Pay dirt

Winter 2017
Jim Shaw holding a handful of worms

(Photo by Doug Kapustin)

How Jim Shaw ’83 wormed his way up to the top of his field

Jim Shaw ’83 has gone from a self-described bookworm at Colgate to a worm farmer in south-central Pennsylvania. With lessons learned from late nights studying in the Delta Upsilon fraternity house and sweat equity earned through long days of turning soil, Shaw has built a successful business. Uncle Jim’s Worm Farm has become “one of the most recognizable brands in American vermiculture,” the Washington Post noted recently.

It’s helped that Shaw has a lifelong familiarity with the slippery creatures. As the child of a fisherman in Waterbury, Conn., Shaw picked nightcrawlers from the soil around his home and sold them for 40 cents a dozen. “I put a sign in the yard, and next thing I knew, I started paying people to pick them, a penny a piece,” Shaw recounted. “Soon, I had the whole neighborhood picking.”

By high school, Shaw’s business acumen had become apparent. He began shipping in worms from Canada — “If you want to sell trout worms in any volume, they have to come from Toronto,” he said — and selling them for 70 cents a dozen. “I upset quite a few people, because I had to jump my price,” Shaw said with a laugh.

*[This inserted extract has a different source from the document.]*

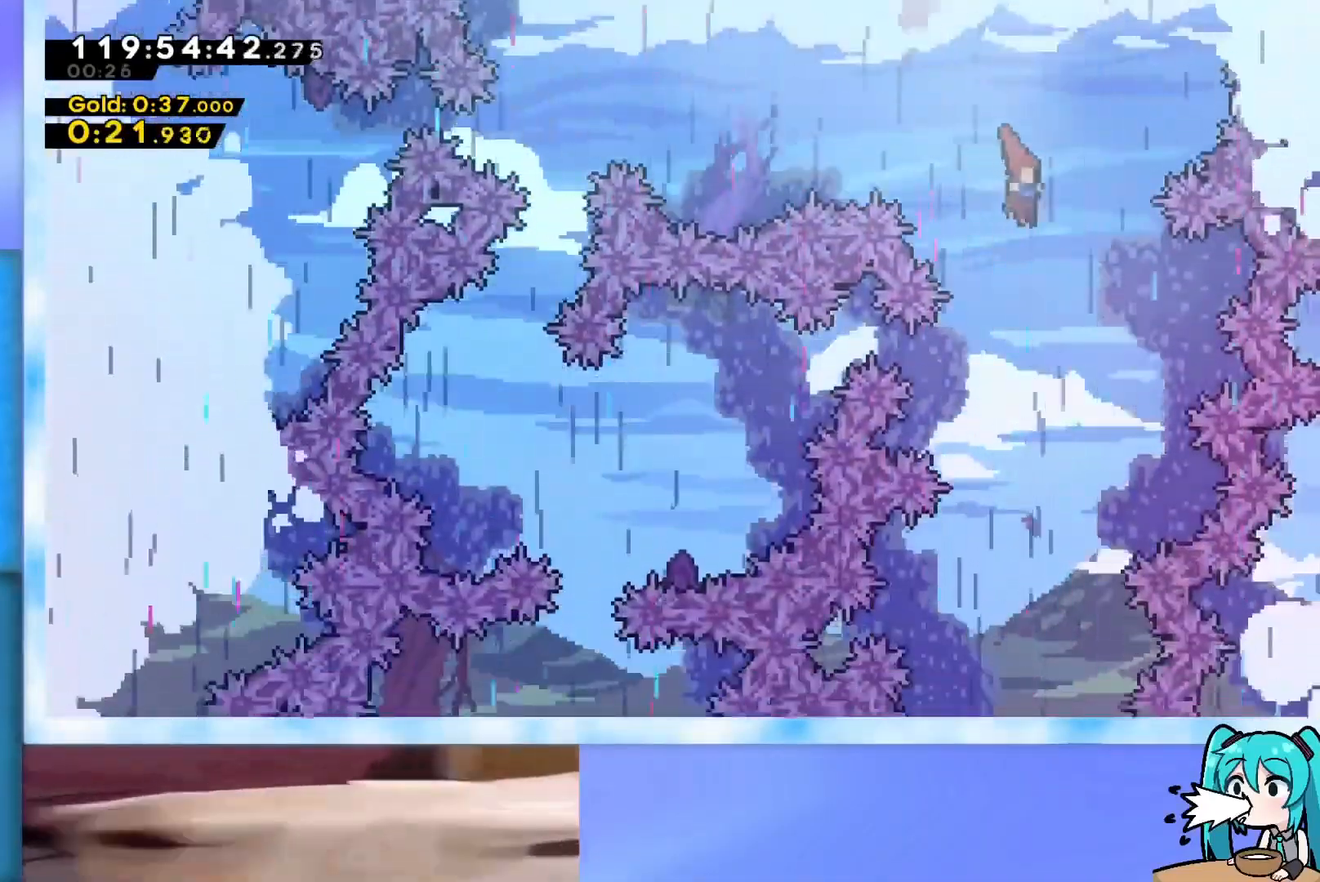
{"keys": ["down", "right"], "events": [[467, "right", "down"]]}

After Colgate, Shaw worked a management job in the trucking industry for 20 years. That whole time he sold worms on the side, eventually advertising in magazines aimed at fishermen and, increasingly, organic gardeners. Slowly, his market began to shift entirely toward customers using worms not as bait, but as custodians of high-quality soil. “The ‘go green’ surge in the mid-2000s really helped the business,” Shaw said.

These days, Uncle Jim’s Worm Farm offers more than 50 products online — like “worm tea” (a residue of worm-inhabited soil), composters, and organic pesticides — aimed at organic growers and gardeners. “You can’t get anything more natural than a worm,” he said. “It’ll put back into the soil everything that the soil needs to produce the best plant you can get.”

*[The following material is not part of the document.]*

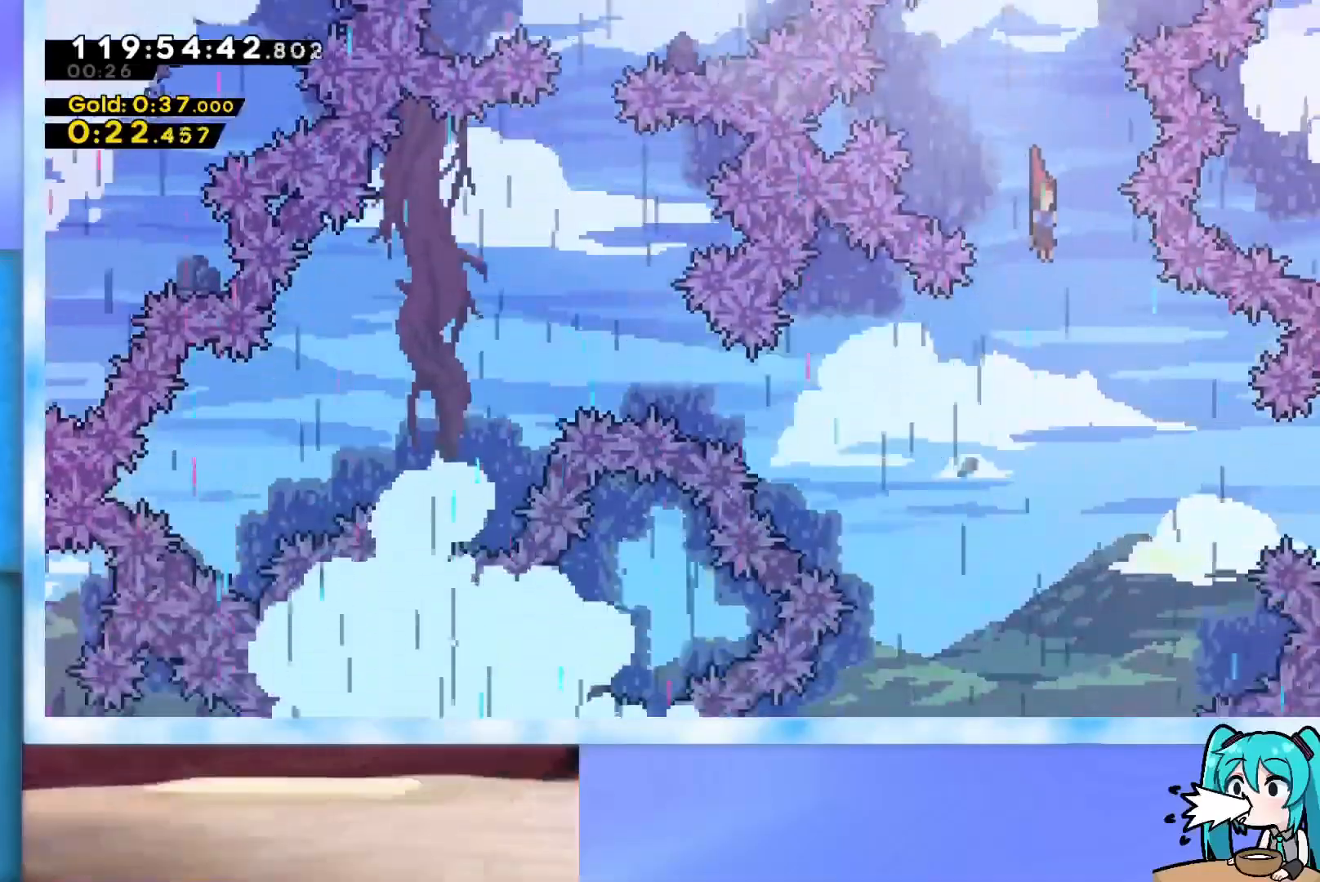
{"keys": ["down"], "events": [[66, "right", "up"]]}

Shaw’s worms have been featured on the Oprah Winfrey Show and in the Wall Street Journal. He attributes his competitive advantage to his entrepreneurial and logistical grasp of the worms-by-mail market. “We’ve more or less mastered how to mail the worms,” said Shaw. “That in itself is one of the trickiest things, to sell somebody a live product and guarantee it live, when it’s traveling 3,000 miles.”

At the same time, Shaw has been harvesting another product: Division I football linemen, which is what caught the attention of the Post. His oldest son, Jimmy, played defensive lineman at Penn State, followed soon after by John, who played four years at right tackle for the Nittany Lions. Their younger brother, David, is now on the defensive line of the University of Maryland Terrapins.

The linemen’s athleticism runs in the family, beginning with Shaw at Colgate. But growing up on a farm has helped the next generation prepare for the demands of Big Ten football. “They really didn’t need barbell strength,” he said. “They already had the farm strength in them when they showed up to college.”

As they’ve wrapped up their college football careers, Shaw’s sons have been returning home to carry on the family business. John now runs the nitty-gritty farming side, while Jimmy manages sales and marketing. Shaw’s daughters Ann and Mary also work on the business side of the operation. (Shaw and his wife, Patricia, have eight children.)

“It’s not easy work, but we enjoy it,” Shaw said of the worm-digging lifestyle. “It’s something that we’re able to do as a family. It’s fun.”